When you buy a new smart phone, it comes ready to use with key programs – like email, messaging, telephone, maps, and calculators – already installed. It’s the ability to add custom applications and easily upgrade them that makes your phone most useful. Whether you install social media, fitness or productivity applications, a smart phone can accommodate added features to help you achieve your goals.

The U.S. Navy initiated a similar approach when officials developed the concept for the Littoral Combat Ships (LCS) more than 10 years ago, focusing on making the vessels adaptable for the future. Today, the service is implementing that unique adaptability by looking at making changes to the current ship designs as they are modified to become the future fast frigates (FF). With the LCS and FF, technology allows the Navy to add more advanced, proven capabilities to a sophisticated platform.

Lockheed Martin, which leads one of the industry teams that produces LCSs for the U.S. Navy, is providing the U.S. Navy with ideas on how to enhance current LCS designs with different levels of offensive and defensive capability.

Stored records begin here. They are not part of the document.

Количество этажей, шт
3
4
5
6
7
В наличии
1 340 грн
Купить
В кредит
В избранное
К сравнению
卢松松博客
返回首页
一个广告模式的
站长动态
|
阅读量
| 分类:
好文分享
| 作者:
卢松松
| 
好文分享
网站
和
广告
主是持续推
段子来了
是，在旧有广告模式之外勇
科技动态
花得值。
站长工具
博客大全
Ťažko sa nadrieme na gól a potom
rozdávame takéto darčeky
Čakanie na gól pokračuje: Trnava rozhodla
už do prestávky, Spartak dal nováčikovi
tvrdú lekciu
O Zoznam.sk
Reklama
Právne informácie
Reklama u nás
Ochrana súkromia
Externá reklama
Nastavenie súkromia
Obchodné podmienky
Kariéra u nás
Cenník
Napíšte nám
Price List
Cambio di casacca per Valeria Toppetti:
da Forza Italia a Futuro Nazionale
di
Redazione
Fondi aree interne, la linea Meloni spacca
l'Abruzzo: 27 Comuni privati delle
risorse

“The Navy’s approach to the LCS and FF focuses on modularity, or the ability to plug in different capabilities to address different needs,” said Joe North, vice president of Littoral Ships and Systems for Lockheed Martin. “Because the platforms are built to accommodate a multitude of added sensors, weapons and defense systems, the LCS and FF can be mission-ready in days or weeks, in contrast to other warships that may require several years to configure.”

“Apps” for the LCS and FF come as mission modules, which are interchangeable packages installed into the ship. These mission modules provide the ship with the systems needed for surface warfare, submarine hunting and mine clearing. The LCS and FF incorporate large reconfigurable spaces, such as a large aircraft hangar for launch and recovery, and a weapon zone that can accommodate offensive and defensive weapons.

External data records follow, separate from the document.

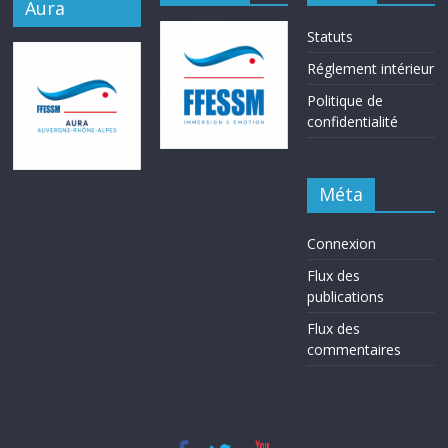
Aura
Statuts
Réglement intérieur
Politique de
confidentialité
Méta
Connexion
Flux des
publications
Flux des
commentaires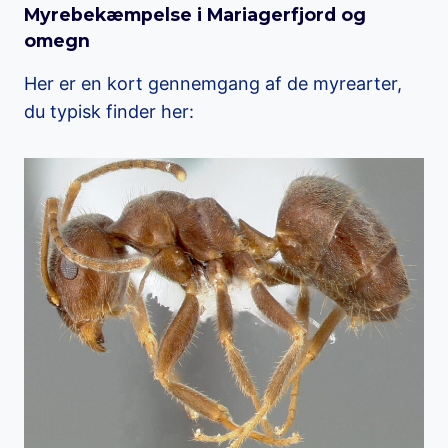
Myrebekæmpelse i Mariagerfjord og
omegn
Her er en kort gennemgang af de myrearter,
du typisk finder her: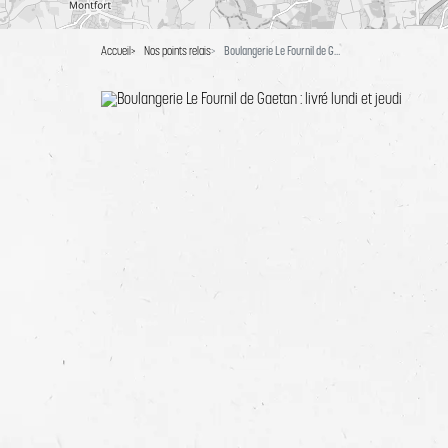
Accueil
Nos points relais
Boulangerie Le Fournil de Gaetan : livré lundi et jeudi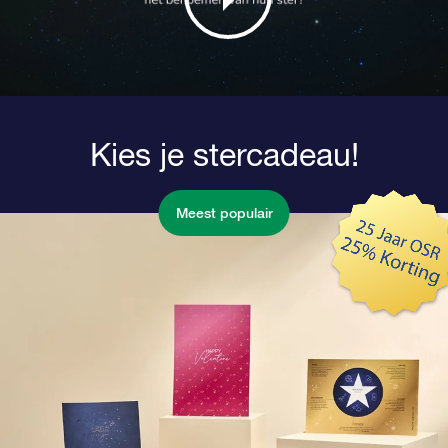
Kies je stercadeau!
Meest populair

Add-ons to these futuristic warships don’t track your favorite sports team or earn you rewards from your favorite coffee shop; rather, they help these ships to fight piracy, conduct drug interdictions and protect its crews from air, surface and underwater threats.

Though the Navy can’t download its LCS and FF mission modules or pull from the cloud (yet!) – they can be swapped out in less than a week using advanced technology.

“As threats continue to change now and in the future, the Navy can easily reconfigure the LCS and FF to address long range and short range surface threats, enhance detection abilities, and defend from air threats and electronic warfare,” North said. “Not only is this approach timely and effective, but also cuts the cost of upgrades.”

The Lockheed Martin team has delivered two LCS to the U.S. Navy, and six LCS are under construction at Marinette Marine Corporation in Marinette, Wisconsin.

The first LCS, USS Freedom, successfully completed a deployment to Southeast Asia in 2013.  During deployment, USS Freedom demonstrated the seamless integration of the Surface Warfare mission module, which included the MH-60R “Romeo” helicopter to extend the ship’s sensors and weapons in the air.

Currently, USS Fort Worth (LCS 3) is deployed to Southeast Asia for 16 months, where its Surface Warfare capabilities have expanded upon USS Freedom’s by employing both manned and unmanned aircraft in tandem.